This article was published 16/05/2017 (3140 days ago), so information in it may no longer be current.
One of the city’s oldest hotels — the 107-year-old St. Regis Hotel — will be closing next month as its owners prepare to demolish it and build a new parkade/retail complex on the Smith Street property.
Ontario-based Fortress Real Developments Inc. purchased the hotel and an adjacent parking lot from the city’s downtown development agency — CentreVenture Development Corp. — in 2015 with the intention of demolishing it and replacing it with an eight-storey parkade/office/retail complex.
A local firm — SK Developments Inc. — has been operating the St. Regis as a dry hotel until Fortress was ready to proceed with the redevelopment project.
Fortress spokesperson Natasha Alibhai said in an interview Monday the company gave SK Developments its three-months notice in April, and the firm will be vacating the premises before July 3.
Before the hotel can be demolished, Fortress and Toronto-based Edenshaw Developments Ltd. — its new partner in the St. Regis project and the neighbouring 45-storey SkyCity Centre condominium/office/retail tower project — must first submit their redevelopment plan for city approval.

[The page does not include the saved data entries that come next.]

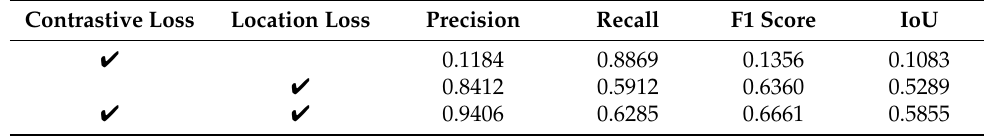
Table 2. Ablation results of using different loss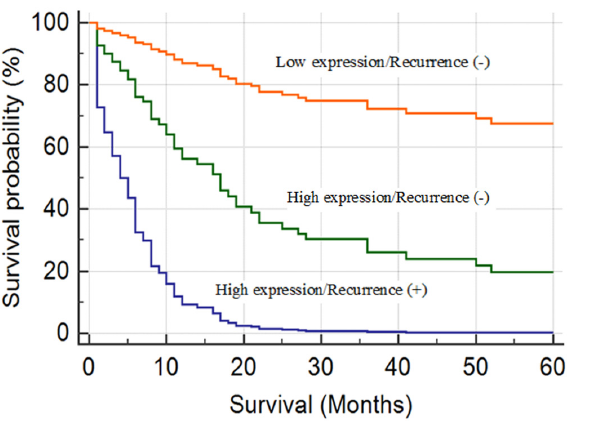
Figure 8. Heat shock-related 70-kDa protein 2 expression/recurrence status (Cox regression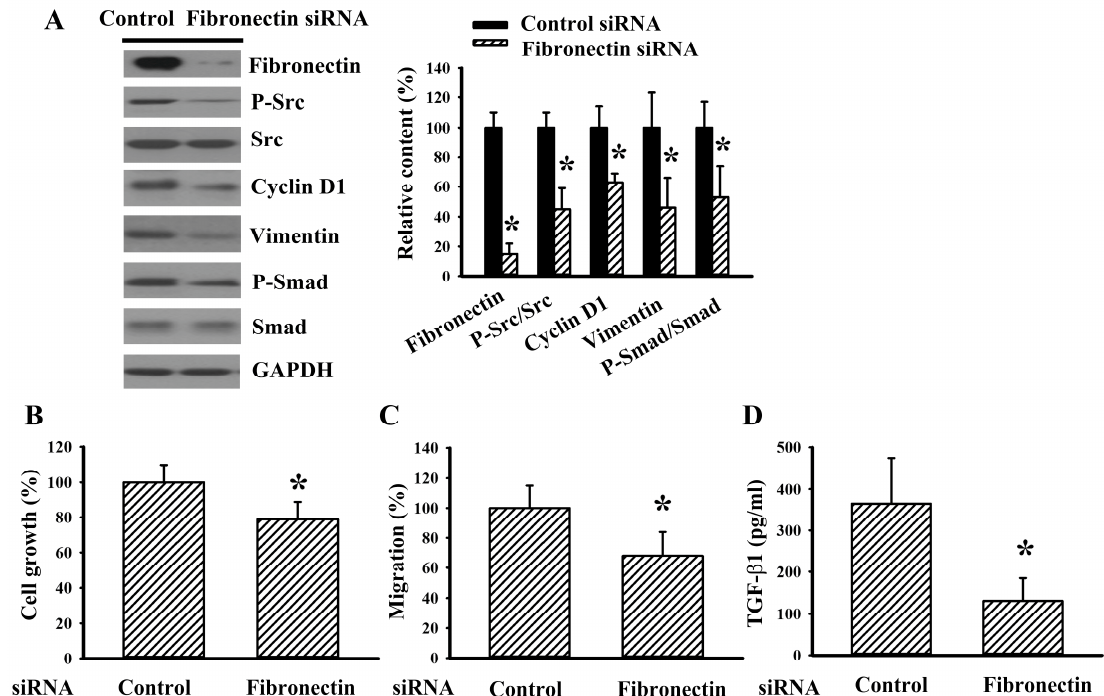
Figure 4. Fibronectin silencing decreased cell growth and migration in Caki-1 cells. Caki-1 cells were transfected with control siRNA and fibronectin siRNA for 48 h. ( A ) Proteins were extracted and subjected to Western blot analysis with indicated antibodies. Representative blots are shown. ( B ) The resultant transfected cells were seeded onto 96-well plates. Twenty-four hours later, cell growth was measured by MTS reduction assay. ( C ) The resultant transfected cells were seeded onto Transwell inserts and subjected to Transwell migration assay for 24 h. The lower chambers were filled with DMEM containing 10% FBS. ( D ) The resultant transfected cells were seeded onto 24-well plates. Twenty-four hours later, the supernatants were collected and subjected to ELISA for the measurement of TGF- β 1. Bar graphs showed quantitative results among groups and the value in control siRNA group was defined as 100% ( A – C ). * p < 0.05 vs control siRNA group, n = 3.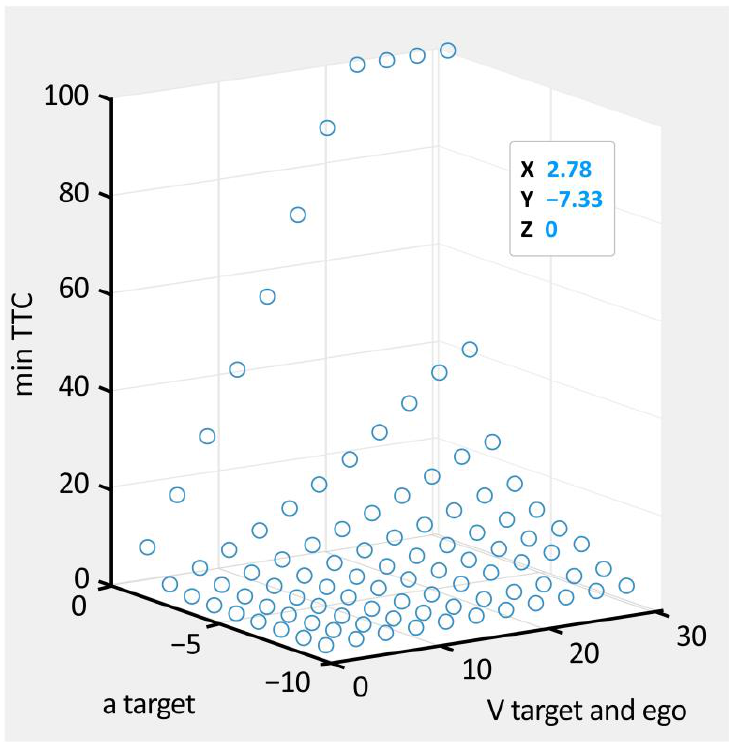
Figure 4. Concrete scenario modeling results.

Alibhai said they’ll do that next month. Once the redevelopment plan has been approved, they will obtain a demolition permit and begin demolishing the hotel.
“We’d like to start by the end of August,” she said, adding the demolition process is expected to take about six weeks to complete.
A spokesman from SK Developments could not be reached Monday for comment on how many people work at the hotel or how many guests are staying there.
Fortress’s original redevelopment plan called for a construction of an eight-storey building that included two floors of office space, but the office component has since been dropped. The new plan calls for a five-storey building with 10,000 square feet of main-floor retail space and 290 parking stalls on the other four floors.
Alibhai said the parkade will take about 12 to 14 months to build. The final cost is still being finalized.
She said the plan is to start building the parkade and the $200-million SkyCity Centre tower at around the same time — hopefully later this year.
“The demolition of the St. Regis will be the start of this entire project, and once we have that start date, we’ll have a much better anticipated timeline (for construction to begin),” she noted, adding the condo tower will take about three years to build.
Fortress was originally supposed to demolish the St. Regis and begin work on the new parkade by April 30 of this year. But CentreVenture agreed in March to extend the deadline for another year.
Although the partners can’t begin marketing the retail space until their development plan is approved, Alibhai said they’d like to see a restaurant on the main floor of the building.
“Any kind of restaurant use would be ideal because there will be a setback with some patio ability,” she explained. “Plus, you’re only a block from the MTS Centre.”